El movimiento cívico actual —impresionante, como nunca antes se había visto, salvo las manifestaciones contra la dictadura ubiquista—, aspira a que las cosas en Guatemala, por fin, cambien radicalmente en favor de todos; e inmediatamente aparecen defensas preconcebidas diseñadas para evitar el cambio.
“Está bien —dicen— que Roxana haya sido obligada a renunciar, porque muy pocos creen que es ajena a la red La Línea. Pero, ningún otro funcionario debe ser tocado porque se crearía un vacío de poder de consecuencias imprevisibles”.
Ese temor no tiene sentido, pues no puede tener esas consecuencias un proceso de sucesión contemplado en la Constitución Política de la República; ley fundamental que tiene normas claras para producir cambios pacíficos en la Presidencia, la Vicepresidencia de la República, y otras entidades gubernativas.
Acerca de eso, la historia de Guatemala es aleccionadora. Ningún derrumbe de parte o de todo el Gobierno ha producido vacíos de poder ni consecuencias imprevisibles, porque inmediatamente después de dimisiones o derrocamientos, las piezas del dominio político se recomponen y todo continúa igual, salvo casos muy excepcionales.
Lo que sí puede tener consecuencias no previstas es la resistencia al cambio cuando la población lo exige, como ha sucedido en varias ocasiones.
¿Por qué el pueblo ha salido esta vez a las calles, y seguramente volverá a salir? Porque los partidos políticos y la organización estatal le han fallado.
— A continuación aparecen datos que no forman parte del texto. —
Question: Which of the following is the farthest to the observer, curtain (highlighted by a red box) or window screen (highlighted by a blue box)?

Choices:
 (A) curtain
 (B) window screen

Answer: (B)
Los manifestantes, por eso, denuncian a una Administración moralmente disminuida y financieramente desposeída de todo poder para hacer frente con eficacia a los grandes problemas sociales de la población. Una Administración sin iniciativa, sin creatividad, sin ideas originales, limitada a copiar reformas hechas en otros lugares —que no responden a las características y necesidades propias de la Nación guatemalteca— en los órdenes laboral, fiscal, económico, educativo, policial y administrativo. Forma de comportamiento político que ha hundido a Guatemala en un mar de limitaciones, en el que se asfixian permanentemente sus esperanzas.
¿Qué han hecho por mejorar el país los líderes políticos que han ejercido las funciones públicas en las últimas décadas? Repetitivamente lo mismo que hicieron sus antecesores, siempre con un mismo acento justificativo: la escasez de fondos fiscales. Y, ¿cómo puede el Gobierno disponer de dinero para contribuir al desarrollo si una parte sustancial de los impuestos va a parar a manos particulares, mediante procedimientos ilícitos?
Pregunta esta que responderá a su tiempo la población, mientras intenta retomar su papel de árbitro de su propio destino. Una población, digo, que durante seis décadas estuvo a la defensiva del Gobierno y que ahora ha decidido lanzarse a la ofensiva.